* _Human pose keypoint data_

== == ==

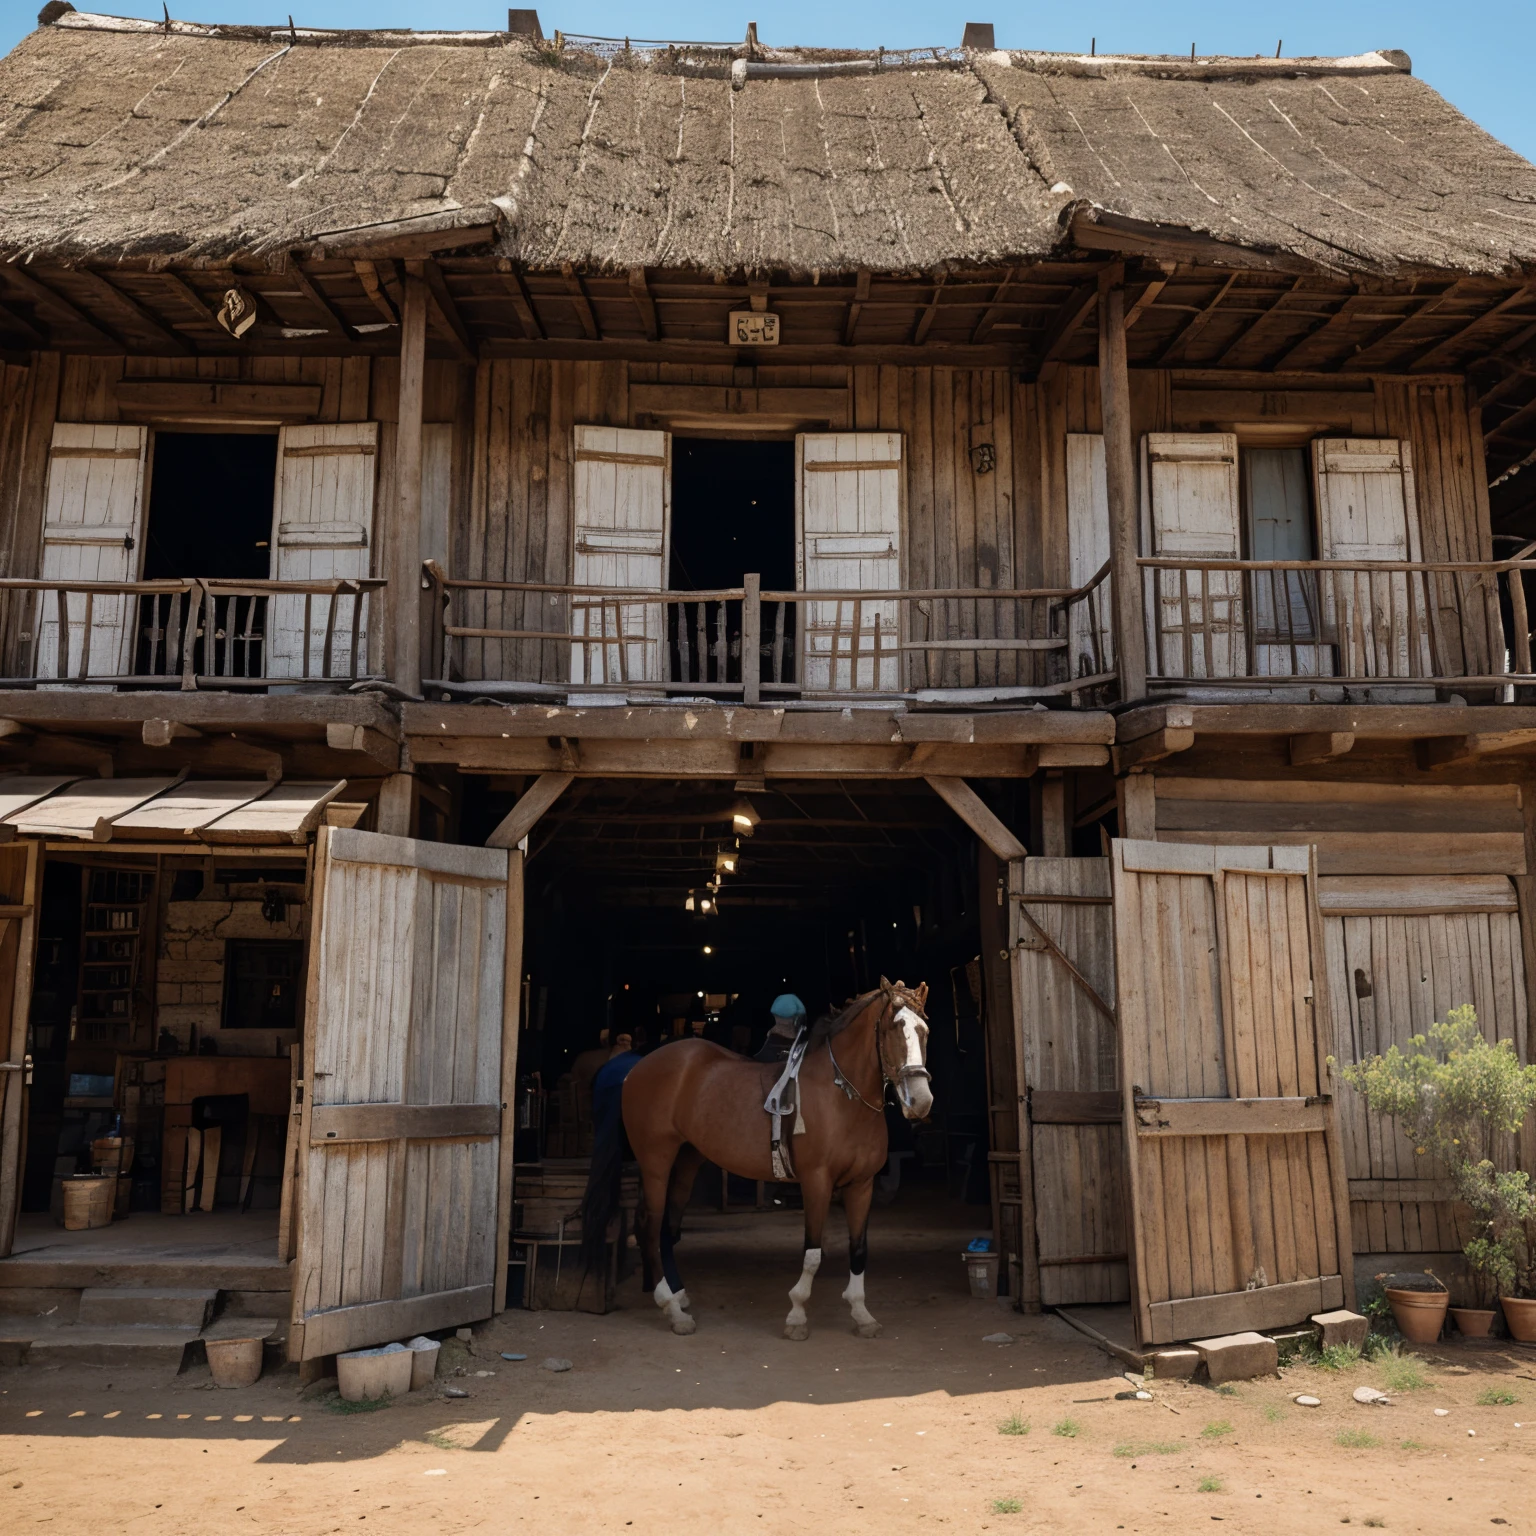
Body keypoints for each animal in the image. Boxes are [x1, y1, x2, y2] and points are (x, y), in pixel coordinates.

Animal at [580, 983, 927, 1333]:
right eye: (893, 1027)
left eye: (924, 1030)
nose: (921, 1101)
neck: (842, 1096)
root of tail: (636, 1068)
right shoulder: (817, 1182)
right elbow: (812, 1252)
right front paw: (797, 1313)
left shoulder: (861, 1185)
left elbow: (859, 1249)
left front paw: (861, 1313)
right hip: (655, 1161)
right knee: (649, 1226)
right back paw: (671, 1308)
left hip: (686, 1160)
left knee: (667, 1228)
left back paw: (674, 1294)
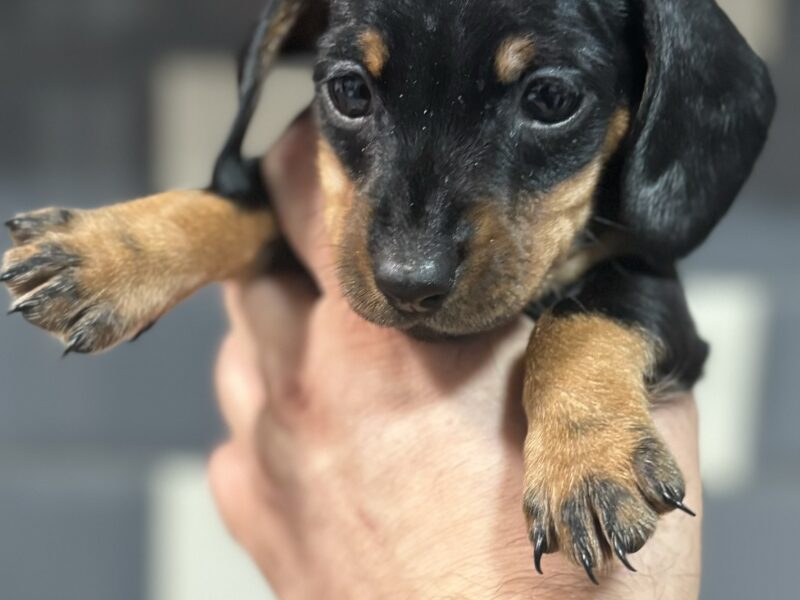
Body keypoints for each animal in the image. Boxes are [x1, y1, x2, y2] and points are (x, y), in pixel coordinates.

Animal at [0, 0, 776, 584]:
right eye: (349, 90)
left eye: (552, 98)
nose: (410, 282)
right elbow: (238, 203)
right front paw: (109, 249)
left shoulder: (656, 287)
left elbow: (586, 312)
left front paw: (586, 459)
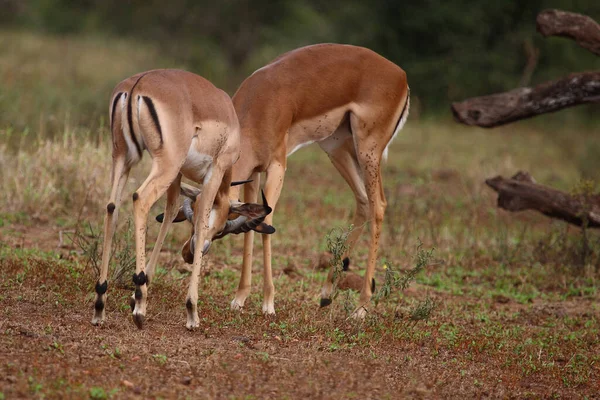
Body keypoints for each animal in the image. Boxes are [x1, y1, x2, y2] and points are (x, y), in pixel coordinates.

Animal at [91, 69, 274, 332]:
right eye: (221, 231)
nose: (188, 253)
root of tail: (137, 86)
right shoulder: (215, 173)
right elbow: (201, 219)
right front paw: (192, 312)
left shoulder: (179, 176)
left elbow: (169, 214)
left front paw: (137, 296)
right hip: (164, 163)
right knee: (140, 199)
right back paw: (139, 310)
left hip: (123, 157)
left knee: (111, 208)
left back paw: (100, 304)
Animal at [180, 44, 410, 318]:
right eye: (194, 216)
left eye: (219, 230)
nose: (188, 254)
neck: (261, 104)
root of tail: (401, 75)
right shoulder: (253, 173)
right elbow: (251, 227)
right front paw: (240, 297)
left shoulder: (278, 166)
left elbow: (267, 222)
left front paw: (269, 303)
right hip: (337, 147)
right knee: (363, 201)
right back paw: (326, 294)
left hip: (368, 151)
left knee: (379, 206)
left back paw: (361, 308)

== == ==

* _REQUIRED WORK_
Find every line in the records above that holds the word "knee", and copy each one.

* _WORKED SOLUTION_
right knee: (649, 1226)
left knee: (667, 1228)
right knee: (140, 199)
left knee: (111, 208)
right knee: (363, 201)
left knee: (379, 206)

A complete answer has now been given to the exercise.